A TAXI driver who escaped a bomb blast outside a hospital has said it is a "miracle" he survived the "evil act".
Hero David Perry locked the radical inside his cab before staggering away with blood pouring from his neck during last week's terror attack on Liverpool Women's Hospital.
Seconds later the car was engulfed in a fireball that killed terrorist Emad Al Swealmeen, 32, who was carrying a homemade bomb.

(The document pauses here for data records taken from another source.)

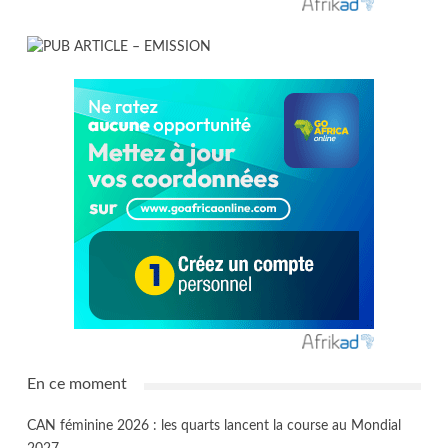
En ce moment
CAN féminine 2026 : les quarts lancent la course au Mondial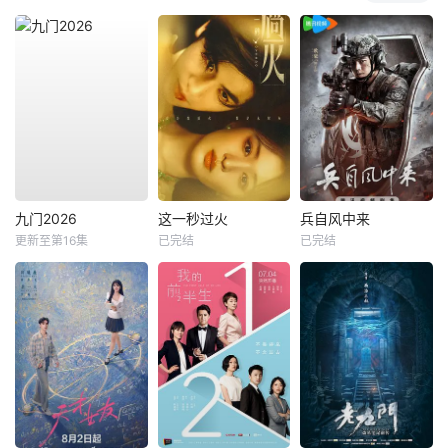
九门2026
这一秒过火
兵自风中来
更新至第16集
已完结
已完结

In a statement, released by police, David and his wife Rachel expressed their relief that no one else was injured – and how they have been "overwhelmed" by the public's generosity.
It read: "On behalf of myself, Rachel and our family, we would like to say thank you to everyone for all your get well wishes and for your amazing generosity.
"We are completely overwhelmed with it.
"A special thanks to the staff at the Liverpool Women's Hospital, the staff and medical team at Aintree hospital, Merseyside Police and Counter Terrorism Policing, who have all been amazing.
"I feel like it's a miracle that I'm alive and so thankful that no one else was injured in such an evil act.
"I now need time to try to come to terms with what's happened and focus on my recovery both mentally and physically.
"Please be kind, be vigilant and stay safe."
David's brace actions meant the male passenger carrying the bomb was only person killed in the horrific Remembrance Sunday blast.
Boris Johnson has since praised the cabbie for acting with "incredible presence of mind and bravery", while Piers Morgan labelled him a "hero".
Counter Terrorism Policing North West are continuing to investigate the explosion which took place a week ago today on November 14 at around 11am.
Assistant Chief Constable Russ Jackson, Counter Terrorism North West, said the bomber was picked up in Rutland Avenue just before 11am.
He then asked to be taken to Liverpool Women's Hospital, which is around 10 minutes away.
As the taxi approached the hospital, the explosion tore through the car, killing him and injuring cabbie David.
Al Swealmeen, an asylum seeker who had converted to Christianity, reportedly arrived in the UK from the Middle East in 2014.
He is understood to have had an application for asylum rejected the following year, but had a fresh appeal ongoing at the time of his death.